SUPR
Deformable Image Registration for Improving Precision Radiotherapy
Dnr:

NAISS 2025/22-169

Type:

NAISS Small Compute

Principal Investigator:

Onur Ali Zeybekoglu

Affiliation:

Uppsala universitet

Start Date:

2025-03-10

End Date:

2026-04-01

Primary Classification:

10210: Artificial Intelligence

Webpage:

Allocation

Abstract

The overarching objective of this project is to enhance the precision and efficacy of radiation therapy (RT) by harnessing cutting-edge image registration technologies. At its core, the project seeks to innovate within the field of deformable image registration (DIR) — a technique vital for accurately assessing radiation doses to tumors and healthy tissues. By integrating DIR with the sophisticated computational capabilities of deep learning (DL), the project aims to develop a system that can determine the accumulated delivered dose, taking the variations in the patient anatomy into account.
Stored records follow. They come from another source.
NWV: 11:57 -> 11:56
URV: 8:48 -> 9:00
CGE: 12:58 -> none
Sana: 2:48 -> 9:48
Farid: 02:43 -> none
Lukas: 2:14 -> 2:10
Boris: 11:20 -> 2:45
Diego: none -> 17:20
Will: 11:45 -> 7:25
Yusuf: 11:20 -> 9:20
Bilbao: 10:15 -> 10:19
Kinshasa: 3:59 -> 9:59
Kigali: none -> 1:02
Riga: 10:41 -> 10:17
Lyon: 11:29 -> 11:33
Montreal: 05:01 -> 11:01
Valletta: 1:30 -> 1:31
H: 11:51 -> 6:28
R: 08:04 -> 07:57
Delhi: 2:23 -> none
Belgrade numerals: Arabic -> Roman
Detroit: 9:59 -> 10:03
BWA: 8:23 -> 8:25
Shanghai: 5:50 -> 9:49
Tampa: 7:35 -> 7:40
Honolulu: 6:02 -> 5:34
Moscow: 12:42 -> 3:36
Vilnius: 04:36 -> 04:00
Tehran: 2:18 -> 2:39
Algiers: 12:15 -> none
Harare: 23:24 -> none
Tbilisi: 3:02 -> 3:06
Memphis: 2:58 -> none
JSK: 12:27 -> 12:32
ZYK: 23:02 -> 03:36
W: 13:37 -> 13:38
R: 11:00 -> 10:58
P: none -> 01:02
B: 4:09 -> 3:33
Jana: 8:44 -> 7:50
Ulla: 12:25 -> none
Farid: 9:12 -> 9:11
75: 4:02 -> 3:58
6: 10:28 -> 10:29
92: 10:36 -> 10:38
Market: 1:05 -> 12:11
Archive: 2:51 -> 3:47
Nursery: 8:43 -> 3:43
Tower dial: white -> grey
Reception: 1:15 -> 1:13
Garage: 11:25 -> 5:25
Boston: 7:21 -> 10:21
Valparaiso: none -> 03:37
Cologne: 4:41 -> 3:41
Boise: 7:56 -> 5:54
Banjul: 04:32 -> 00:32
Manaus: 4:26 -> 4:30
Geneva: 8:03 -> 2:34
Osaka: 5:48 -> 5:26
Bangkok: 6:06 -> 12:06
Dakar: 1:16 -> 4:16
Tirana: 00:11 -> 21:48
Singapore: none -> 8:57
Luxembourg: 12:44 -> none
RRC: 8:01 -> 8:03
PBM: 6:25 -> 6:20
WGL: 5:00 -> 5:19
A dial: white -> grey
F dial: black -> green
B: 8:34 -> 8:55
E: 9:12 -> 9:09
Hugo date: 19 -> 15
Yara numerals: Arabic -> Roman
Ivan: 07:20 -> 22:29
Moreover, the project places emphasis on uncertainty estimation — a process that quantifies the confidence in the predicted accumulated dose. The project intends to incorporate measures that can assess and communicate the degree of certainty in DIR and/or dose. This not only will foster greater trust in the system but will also provide clinicians with valuable information when making a treatment decision.